While many airlines around the world are scaling back on routes and cutting back on spending to get by in today’s harsh economic reality, there are exceptions such as the new FlyDubai, a new low-cost airline based in Dubai which will start flying on June 1 with services to Amman and Beirut.
The company, which was established by the government of Dubai in March 2008 with start up capital of US$68 million, has ordered a total of 54 Boeing 777-800 aircrafts for its fleet at an estimated cost of US$4 billion. The first two planes are scheduled to be delivered in May.
In addition to the financial backing of the government, FlyDubai will also be assisted in its initial phase of operations by Emirates Airlines, which also is owned by government of Dubai, and since its establishment in 1985 has grown to a company with global reach and level of service to match any competitor.

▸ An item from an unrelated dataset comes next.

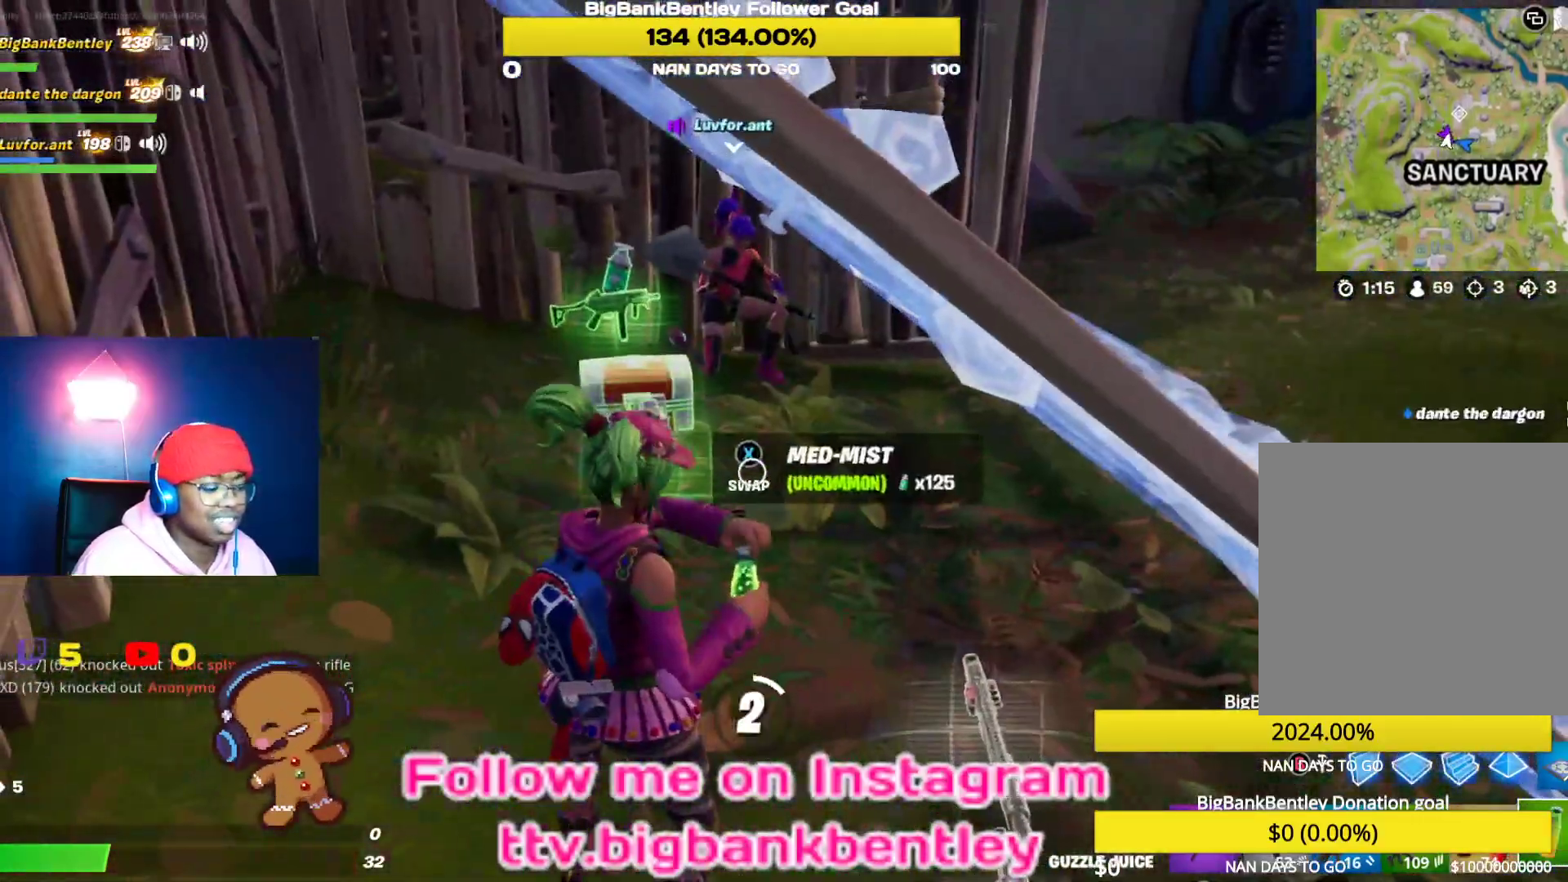
{"buttons": [], "left_stick": "center", "right_stick": "right", "events": [[50, "R2", "up"], [183, "right_stick", "right"]]}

In line with the low-cost model of Dublin-based budget airline RyanAir, FlyDubai will charge an initial low price of US$68 for a one-way ticket and charge extra for checked luggage, seat selection, food, and drinks.
FlyDubai will have a clear advantage over many of its competitors when it comes to buying fuel, which is one of the main costs for an airline.
Since the quantities of fuel used by an airline in its operations are too large to be purchased on a day-to-day basis, airlines buy in advance for delivery in the future in a process known as heading.
The advantage of this procedure is that airlines know that they will have fuel, but it also ties them up to long-term contracts which could prove to be costly as the contracts are signed at a set price and do not follow oil market prices. So when FlyDubai buys fuel, they can do it at today’s level of US$50 per barrel instead of US$150 as the price was last year.